How do you find vertical, horizontal and oblique asymptotes for `f(x)= (5x^2-17x-12)/(2x^2-7x-4)`?

Answer 1

The horizontal asymptote is `y=5/2`, the vertical asymptote is `x=-1/2` and there is no oblique asymptote.

Explanation:

`f(x)=frac{5x^2-17x-12}{2x^2-7x-4}`

This problem is a bit tricky because there is a "hole" at `x=4`.

Start by factoring both numerator and denominator.

`f(x)=frac{(5x+3)(x-4)}{(2x+1)(x-4)}`

Note that factor `(x-4)` cancels.

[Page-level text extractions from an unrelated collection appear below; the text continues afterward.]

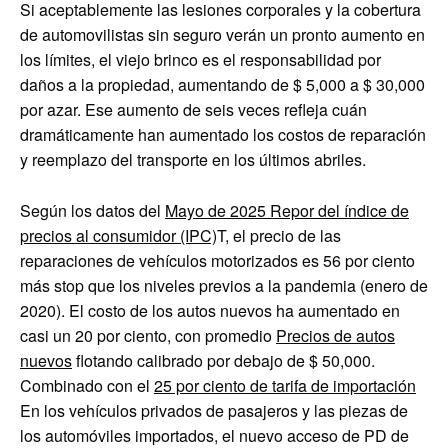
Si aceptablemente las lesiones corporales y la cobertura
de automovilistas sin seguro verán un pronto aumento en
los límites, el viejo brinco es el responsabilidad por
daños a la propiedad, aumentando de $ 5,000 a $ 30,000
por azar. Ese aumento de seis veces refleja cuán
dramáticamente han aumentado los costos de reparación
y reemplazo del transporte en los últimos abriles.
Según los datos del
Mayo de 2025 Repor del índice de
precios al consumidor (IPC)
T, el precio de las
reparaciones de vehículos motorizados es 56 por ciento
más stop que los niveles previos a la pandemia (enero de
2020). El costo de los autos nuevos ha aumentado en
casi un 20 por ciento, con promedio
Precios de autos
nuevos
flotando calibrado por debajo de $ 50,000.
Combinado con el
25 por ciento de tarifa de importación
En los vehículos privados de pasajeros y las piezas de
los automóviles importados, el nuevo acceso de PD de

This means there is a "hole" or undefined point in the graph at `x=4`.

To find the asymptotes, use the function that results after the factor cancels.

`f(x)=frac{5x+3}{2x+1}`

To find the horizontal asymptote (HA), compare the degree of the numerator to the degree of the denominator.

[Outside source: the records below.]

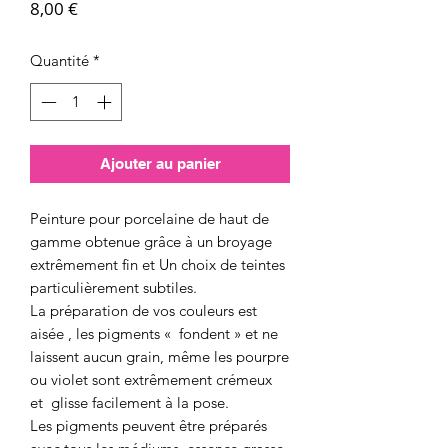
Prix
8,00 €
Quantité
*
Ajouter au panier
Peinture pour porcelaine de haut de
gamme obtenue grâce à un broyage
extrêmement fin et Un choix de teintes
particulièrement subtiles.
La préparation de vos couleurs est
aisée , les pigments « fondent » et ne
laissent aucun grain, même les pourpre
ou violet sont extrêmement crémeux
et glisse facilement à la pose.
Les pigments peuvent être préparés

If the degrees are the same, the HA is `y=` leading coefficient of the numerator divided by the leading coefficient of the denominator.

If the degree of the denominator is greater, the HA is `y=0`.

If the degree of the numerator is greater, there is an oblique asymptote.

`f(x)=frac{color(blue)5x^color(red)1+3}{color(blue)2x^color(red)1+1}`

In this example, both the numerator and denominator have a degree of `color(red)1`. (The degree is the highest exponent in standard form).

The HA is then `y=color(blue)5/color(blue)2`

There is no oblique asymptote, because the degree of the numerator is not greater than the degree of the denominator.

To find the vertical asymptote (VA), find the value of `x` where the denominator equals zero. This value of `x` will result in dividing by zero, which is undefined.

`2x+1=0 color(white)(aaa)`Solve for x

`2x=-1`

`x=- 1/2color(white)(aaa)`This is the equation of the VA.